I have been reading quite a bit lately about women’s self defense. For some reason this quickly turns into a gender politics debate and some kind of vehicle for feminist ideology. I thought that any discussion of self defense would revolve around protecting oneself and the people that one cared about. I keep seeing a number of the same themes popping up.
Empowerment: True empowerment is the power to change the outcome. Empowerment isn’t an emotion, it is the power to do something. Owning a firearm isn’t empowerment, it is a ‘capability’ only if you are up to the task of it’s operation under the circumstances. This is the will to do what is necessary and the ability to get it done. Without will and ability you simply have a “possibility.” Maybe brandishing the gun (like a cross to ward off vampires) will frighten away the assailants or maybe jerking the trigger in a cardinal compass direction will provide you with a lucky, fight-stopping, shot.
Confidence. Any training can give you confidence, even the worthless kind. If you sit in a room of true-believers you will begin agreeing on cue. A charismatic instructor can sell a lot of techniques that just plain don’t work. If you are miming a groin-kick against a compliant training partner then what happens to that confidence when the full-force/full-power version doesn’t produce the desired result? I am not disputing that confidence is a good thing, and having a suboptimal plan is better than having none at all. I argue for spending some time training under stress and using realistic levels of force if you really want to build confidence.
Girl Power Boosterism. There is a whole lot of “go girl” cheerleading in many women’s self defense classes. It’s important to remember that when everyone is sitting in a circle and chanting, there is a criminal lifting weights and waiting for his next release from prison. Violent assaults are frequently bloody, terrible, and most of all: lonely. Real empowerment and confidence is grounded in truly recognizing what one might actually face and having a realistic plan for dealing with that. If the starting place has to be a women’s only group that cheers each other on then so be it. Don’t let that be the stopping place.
Pseudo-pacifism and nonsense ideologies. I meet a lot of women in classes that cringe when I start talking about how bad things can get and what might be necessary in order to prevail. Everyone wants a simple tool or technique that is guaranteed to work and isn’t really going to injure anyone, but that doesn’t exist. I am a huge proponent of less lethal tools, deescalation, and avoidance but there always has to be a backup in case those things fail. At the worst extreme it is “combat” with all of the snot, blood, spit, sweat, and grime associated with it.

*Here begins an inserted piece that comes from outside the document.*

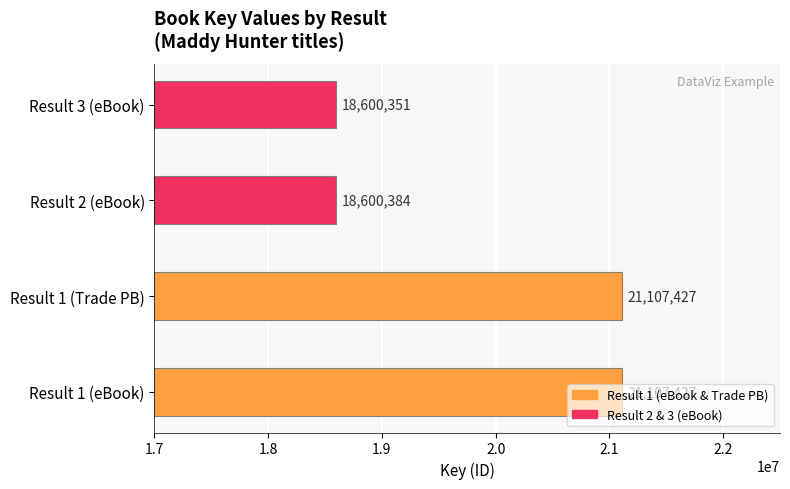

True or false: the data shows 8717211 at 2.

False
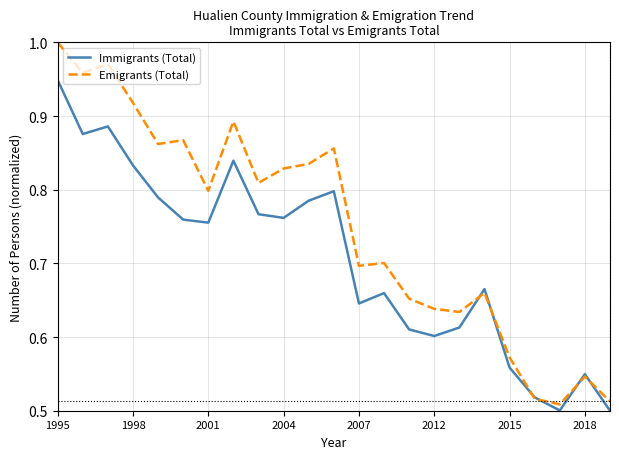

Which series has the largest total across all categories?

Emigrants (Total)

I read far too much “we must change society so there are no assailants/abusers/rapists/criminal” type ideas. This has never occurred in human history, despite a lot of people wishing for it. If this is an education issue, it is a matter of training people to resist with effective violence rather than handing out pamphlets about how being a violent criminal is bad. I don’t control public policy, law, or even public opinion. I do have a large measure of control over what happens to me.
You can’t blame the victim. Nobody is going to argue that the victim is responsible for the criminals actions. Peoples actions and decisions can make them vulnerable to predators. Blaming the assailant is both easy and just, but it is also useless. Yes, the assailant is completely morally culpable, but that doesn’t make anyone safer – the predators know they are predators and they are OK with it. “Blame” isn’t really the issue, dangerous actions and decisions are. Remove the front door from your house before you leave for a long weekend: it’s not your “fault” that all your stuff is gone, but it can’t be too much of a surprise.
Emotion. There is a lot of ‘feeling’ about self defense. Feeling intimidated, threatened, afraid, powerful, confident, etc. are generally present when women write about the topic. I do not see nearly as much emotion expressed by men writing on similar topics. I don’t know that this is positive or negative, but I do know that most of it is probably irrelevant on a practical level. I think that “feeling” rather than knowing, sensing, thinking, or proving should be guarded against. There is a big difference between being intimidated and recognizing that someone is trying to intimidate you.
Equality. In the physical sense there is no such thing. As a rule there is no physical parity between men and women, just like there isn’t physical parity between two women or two men. I don’t expect to be as large or a strong as my assailant. Generally, women tend to be smaller than men (this is called “sexual dimorphism”), so when I get asked “What is a good gun for a woman?” I say one that fits her hand, has sights she can see through, a trigger she can reach, and she is strong enough to operate. This is the same advice I give to men, but the gun usually needs to a little bit smaller for women. Saying “she can’t handle that gun” isn’t a sexist statement any more than “he can’t handle that gun.” If making your gear work takes effort, then you are diverting your energy from fighting the bad guy.
I care about people making their own decisions and fighting back. This requires that people take personal responsibility for their choices and their actions. Those choices should have a basis in reality, not in fiction or an idealized philosophy. Self defense is not gender specific, but the the tactics and techniques might be – because the genders face a different set of threats.